Le chlorure de magnésium oral est un complément très bon marché et très bénéfique pour toute infection aiguë, en particulier virale.


Vitamine D3

La piste de la vitamine D3 contre Covid-19 a maintenant été mise en évidence avec un ERC (Essai Randomisé Contrôlé) pilote de 76 patients Covid-19 à l’hôpital universitaire Reina Sofia, Córdoba [12]. L’administration d’une dose élevée de calcifediol, une forme légèrement plus absorbée de vitamine D, a considérablement réduit le passage en unité de soins intensifs des patients déjà hospitalisés. 2% seulement des patients sous calcifediol ont dû être admis en soins intensifs au lieu de 50% des patients sans calcifediol !!!!.
Il existe de toute façon un grand nombre de preuves que des niveaux adéquats de vitamine D sont essentiels pour éviter un autre virus : la grippe.
En 2017, une méta-analyse de 25 ERCs (Essais Randomisés Contrôlés), soit 11 321 participants au total, a conclu que la supplémentation en vitamine D était sûre et protégeait globalement contre l’infection aiguë des voies respiratoires [13]. Les patients qui étaient très déficients en vitamine D et qui avaient reçu une petite dose régulière au lieu d’une grande dose à la fois ont eu le plus d’avantages. Les doses utilisées dans les études sur les constituants qui utilisaient une posologie quotidienne allaient de 300 à 4000 UI / jour (7,5 à 100 µg / jour).

Zinc

Le zinc est un puissant antioxydant, impliqué dans de nombreuses transformations biochimiques. Il s’est avéré efficace pour aider le corps à combattre les infections. [15,16] Une dose recommandée est de 20 à 40 mg / jour pour les adultes.
Une revue récente sur le rôle du zinc dans le COVID-19 fournit probablement un bon résumé des connaissances actuelles:

«Actuellement, des preuves indirectes suggèrent que le zinc pourrait potentiellement réduire le risque, la durée et la gravité des infections par le SRAS-CoV-2, en particulier pour les populations à risque de carence en zinc, y compris les personnes atteintes de comorbidités de maladies chroniques et les personnes âgées. Des preuves directes pour déterminer si le zinc est efficace pour la prévention ou le traitement du SRAS-CoV-2 sont en attente. Pendant ce temps, l’évaluation du statut en zinc des personnes atteintes de maladies chroniques et des personnes âgées, est raisonnable dans le cadre d’un bilan clinique du SRAS-CoV-2, car les deux groupes ont un risque plus élevé de carence / insuffisance en zinc et de moins bons résultats contre le SRAS. CoV-2. « 

[15]

Quercétine

La quercetine est un flavinoïde présent dans les oignons, pommes, baies, le thé, les brocolis, les noix, les raisins. Elle est aussi un antioxydant hydrosoluble très puissant.
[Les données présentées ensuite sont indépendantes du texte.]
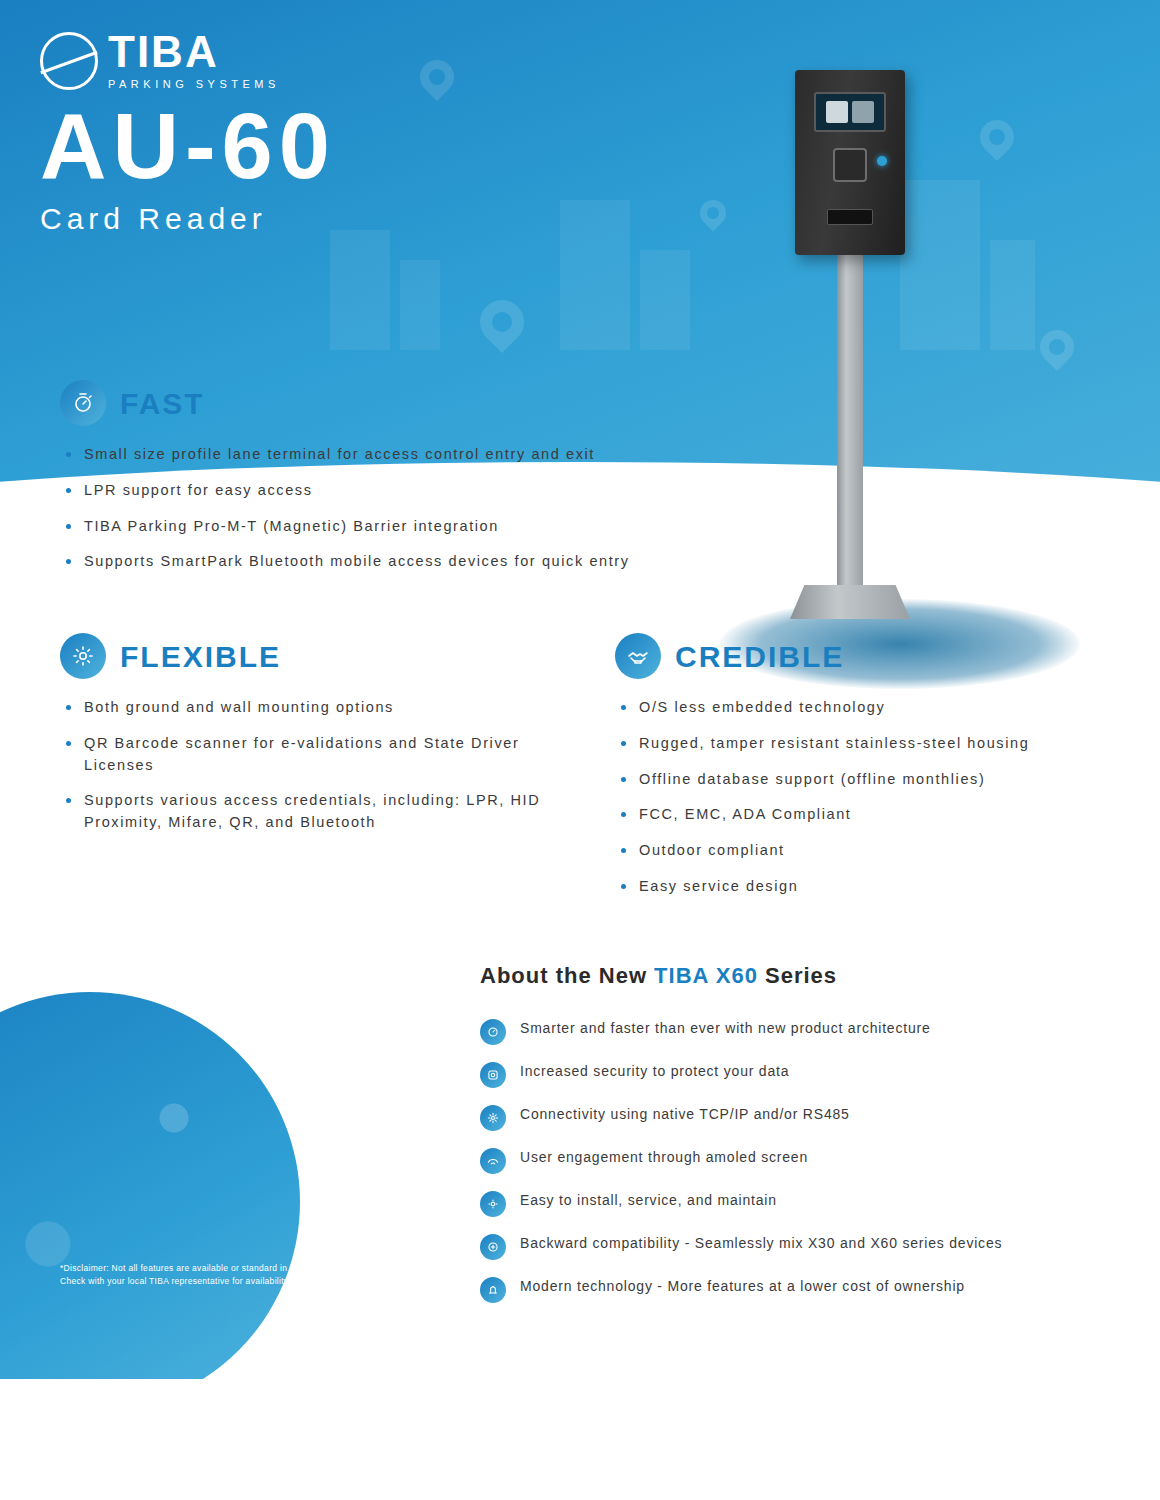TIBA
PARKING SYSTEMS
AU-60
Card Reader
FAST
Small size profile lane terminal for access control entry and exit
LPR support for easy access
TIBA Parking Pro-M-T (Magnetic) Barrier integration
Supports SmartPark Bluetooth mobile access devices for quick entry
FLEXIBLE
Both ground and wall mounting options
QR Barcode scanner for e-validations and State Driver Licenses
Supports various access credentials, including: LPR, HID Proximity, Mifare, QR, and Bluetooth
CREDIBLE
O/S less embedded technology
Rugged, tamper resistant stainless-steel housing
Offline database support (offline monthlies)
FCC, EMC, ADA Compliant
Outdoor compliant
Easy service design
*Disclaimer: Not all features are available or standard in all regions. Check with your local TIBA representative for availability.
About the New TIBA X60 Series
Smarter and faster than ever with new product architecture
Increased security to protect your data
Connectivity using native TCP/IP and/or RS485
User engagement through amoled screen
Easy to install, service, and maintain
Backward compatibility - Seamlessly mix X30 and X60 series devices
Modern technology - More features at a lower cost of ownership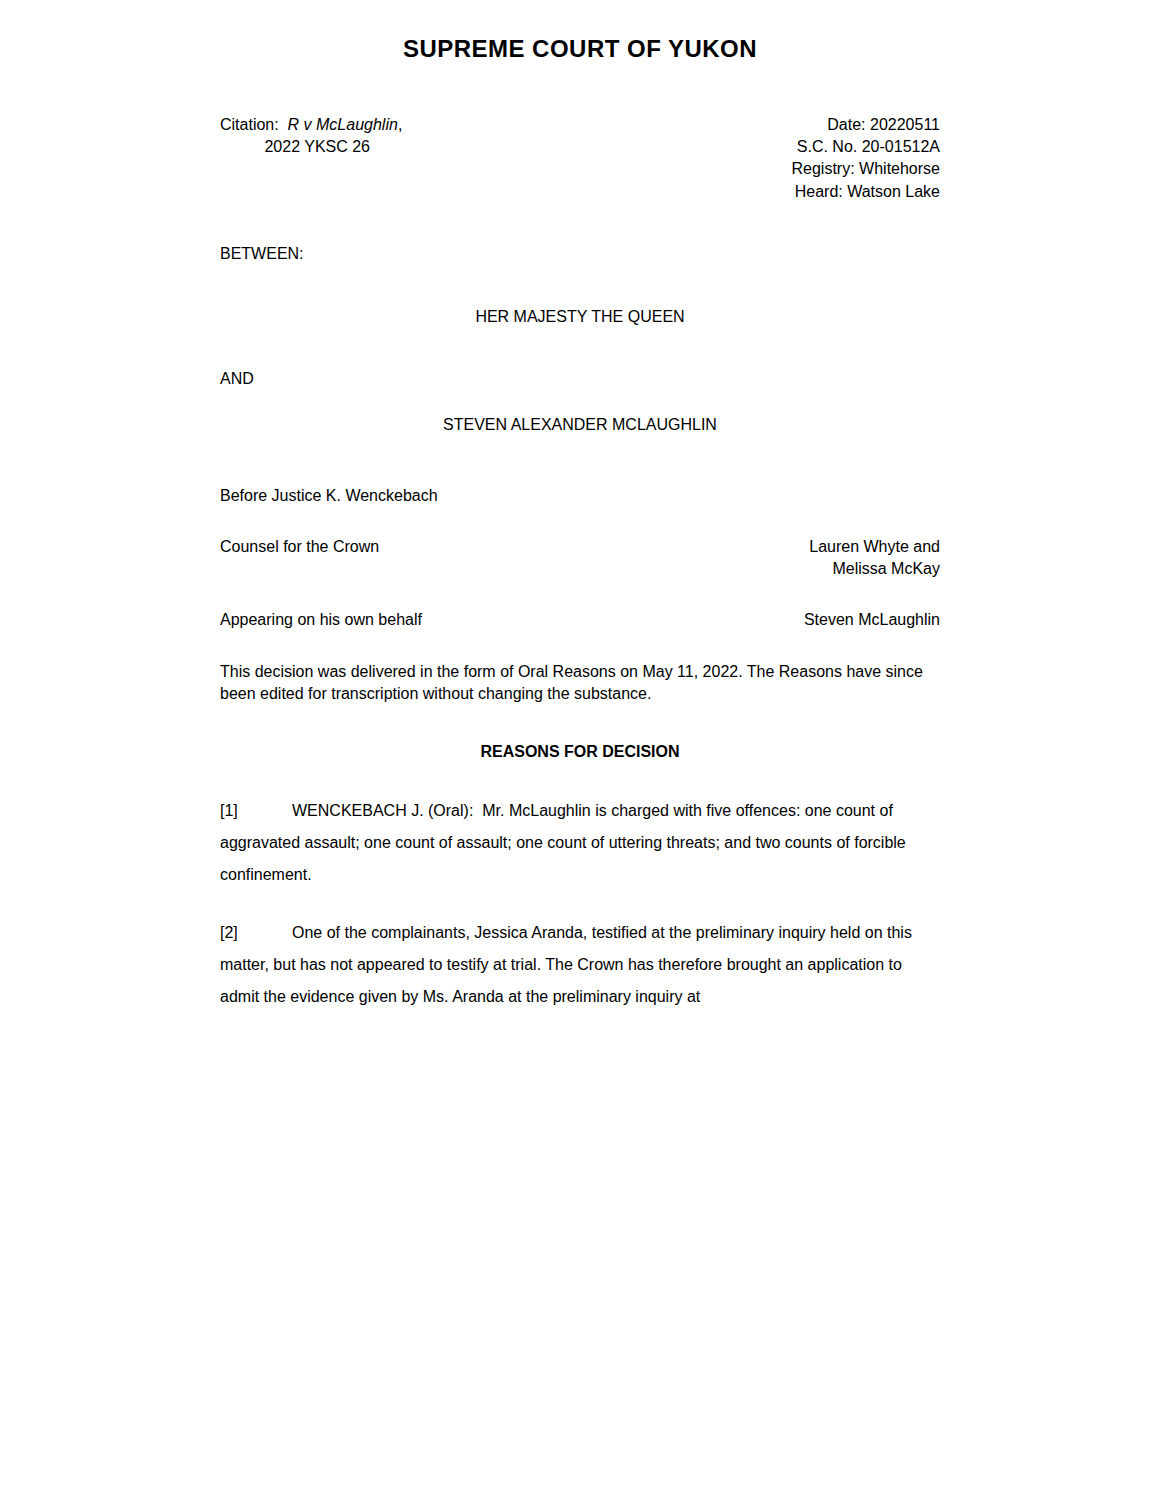SUPREME COURT OF YUKON
Citation: R v McLaughlin,
2022 YKSC 26
Date: 20220511
S.C. No. 20-01512A
Registry: Whitehorse
Heard: Watson Lake
BETWEEN:
HER MAJESTY THE QUEEN
AND
STEVEN ALEXANDER MCLAUGHLIN
Before Justice K. Wenckebach
Counsel for the Crown
Lauren Whyte and
Melissa McKay
Appearing on his own behalf
Steven McLaughlin
This decision was delivered in the form of Oral Reasons on May 11, 2022. The Reasons have since been edited for transcription without changing the substance.
REASONS FOR DECISION
[1] WENCKEBACH J. (Oral): Mr. McLaughlin is charged with five offences: one count of aggravated assault; one count of assault; one count of uttering threats; and two counts of forcible confinement.
[2] One of the complainants, Jessica Aranda, testified at the preliminary inquiry held on this matter, but has not appeared to testify at trial. The Crown has therefore brought an application to admit the evidence given by Ms. Aranda at the preliminary inquiry at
Une équipe canadienne dirigée par le Dr Michael Chrétien, scientifique à l’Institut de recherche clinique de Montréal, et par Majambu Mbikay, scientifique congolais, mène actuellement un essai clinique sur la Quercétine contre le Covid-19 en Chine. Les résultats de cette étude devraient être bientôt disponibles [17]. Le Dr Chrétien définit la Quercétine comme un «antiviral à large spectre» qui s’est avéré efficace contre le SRAS, le virus Ebola et le virus Zika sur des souris [18,19].
La quercétine est également un «ionophore» du zinc tout comme l’hydroxychloroquine. Un «ionophore» fait entrer et sortir le zinc de la cellule. C’est pour cette raison que certains avancent que l’action de la Quercétine contre le Covid-19 serait similaire à l’action de l’hydroxychloroquine.